» HOW TO COMPLETE THIS TASK
What lines in the records below contain the string "hand"? Copy every one.

» DATASET ENTRIES
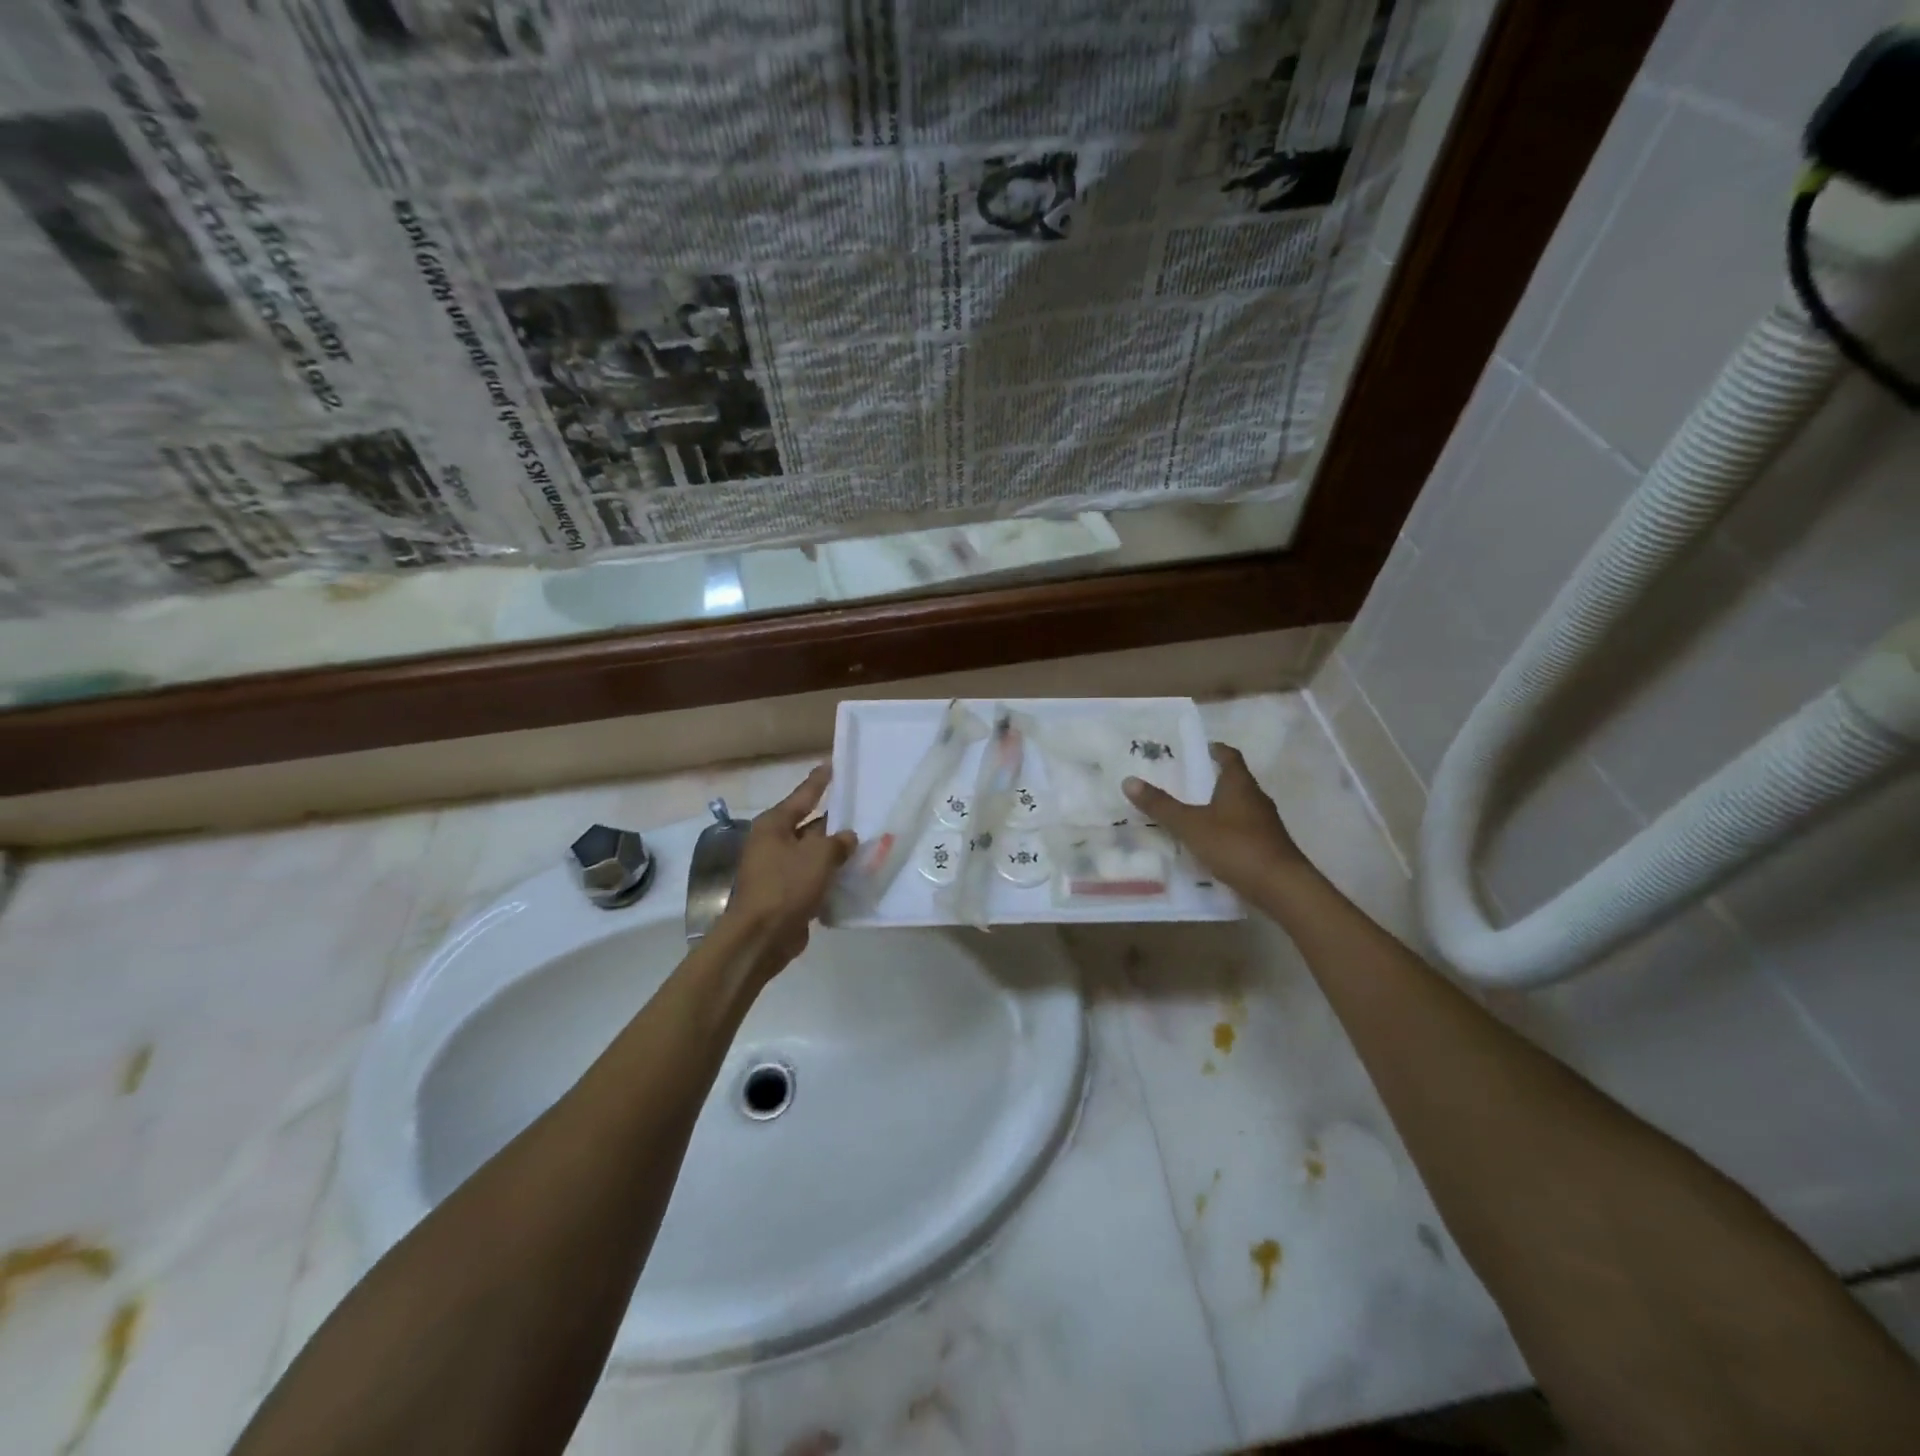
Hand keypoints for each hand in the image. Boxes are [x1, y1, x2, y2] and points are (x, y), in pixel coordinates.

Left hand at [718, 765, 857, 974]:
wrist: (761, 937)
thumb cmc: (786, 886)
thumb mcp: (818, 857)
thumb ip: (837, 842)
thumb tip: (847, 837)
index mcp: (774, 825)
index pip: (803, 796)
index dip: (819, 781)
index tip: (832, 765)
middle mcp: (773, 843)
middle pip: (809, 825)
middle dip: (833, 820)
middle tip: (860, 808)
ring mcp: (778, 869)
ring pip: (813, 853)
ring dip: (834, 851)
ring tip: (865, 842)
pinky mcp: (786, 893)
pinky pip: (813, 876)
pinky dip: (830, 875)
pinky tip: (853, 874)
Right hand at [1123, 743, 1308, 896]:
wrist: (1282, 887)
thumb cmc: (1235, 845)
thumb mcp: (1190, 825)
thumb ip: (1161, 805)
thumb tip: (1128, 780)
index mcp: (1239, 784)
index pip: (1229, 756)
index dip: (1215, 749)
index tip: (1198, 748)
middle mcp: (1256, 798)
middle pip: (1234, 781)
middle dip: (1211, 779)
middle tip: (1183, 781)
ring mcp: (1265, 823)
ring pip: (1238, 806)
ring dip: (1218, 806)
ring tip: (1191, 812)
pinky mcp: (1268, 846)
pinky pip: (1242, 829)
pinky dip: (1225, 829)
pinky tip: (1209, 842)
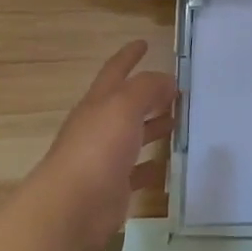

» OUTPUT FOR THIS EXERCISE
Hand keypoints for each hand in the image. Boxes are [x1, y1, x2, y2] and points are (x, y), in pixel coordinates.
Left hand at [718, 765, 857, 974]:
Right hand at [1123, 743, 1308, 896]:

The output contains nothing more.